The Court's refusal last term to afford [a petitioner] an evidentiary hearing, despite his colorable showing of actual innocence, demonstrates just how far afield the Court has strayed from its statutorily and constitutionally imposed obligations. See Herrera v. Collins, supra. In Herrera, only a bare majority of this Court could bring itself to state forthrightly that the execution of an actually innocent person violates the Eighth Amendment. This concession was made only in the course of erecting nearly insurmountable barriers to a defendant's ability to get a hearing on a claim of actual innocence. Ibid. Certainly there will be individuals who are actually innocent who will be unable to make a better showing than what was made by Herrera without the benefit of an evidentiary hearing. [n.8] The Court is unmoved by this dilemma, however; it prefers "finality" in death sentences to reliable determinations of a capital defendant's guilt. Because I no longer can state with any confidence that this Court is able to reconcile the Eighth Amendment's competing constitutional commands, or that the federal judiciary will provide meaningful oversight to the state courts as theyexercise their authority to inflict the penalty of death, I believe that the death penalty, as currently administered, is unconstitutional.

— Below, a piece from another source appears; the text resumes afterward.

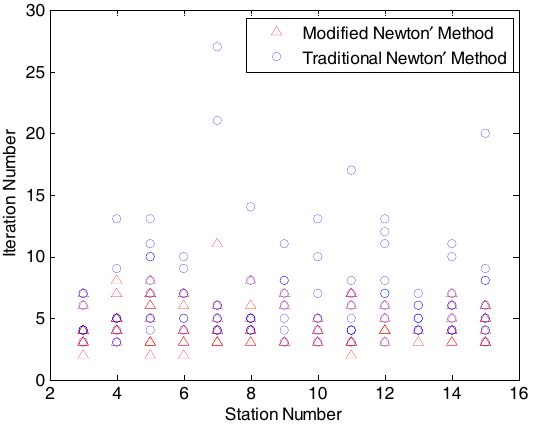
Figure 10. Comparison of maximum iteration between Modified Newton’s Method and traditional Newton’s Method for different stations.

Perhaps one day this Court will develop procedural rules or verbal formulas that actually will provide consistency, fairness, and reliability in a capital sentencing scheme. I am not optimistic that such a day will come. I am more optimistic, though, that this Court eventually will conclude that the effort to eliminate arbitrariness while preserving fairness "in the infliction of [death] is so plainly doomed to failure that it--and the death penalty--must be abandoned altogether." Godfrey v. Georgia, 446 U.S. 420, 442 (1980)(Marshall, J., concurring in the judgment). I may not live to see that day, but I have faith that eventually it will arrive. The path the Court has chosen lessens us all. I dissent.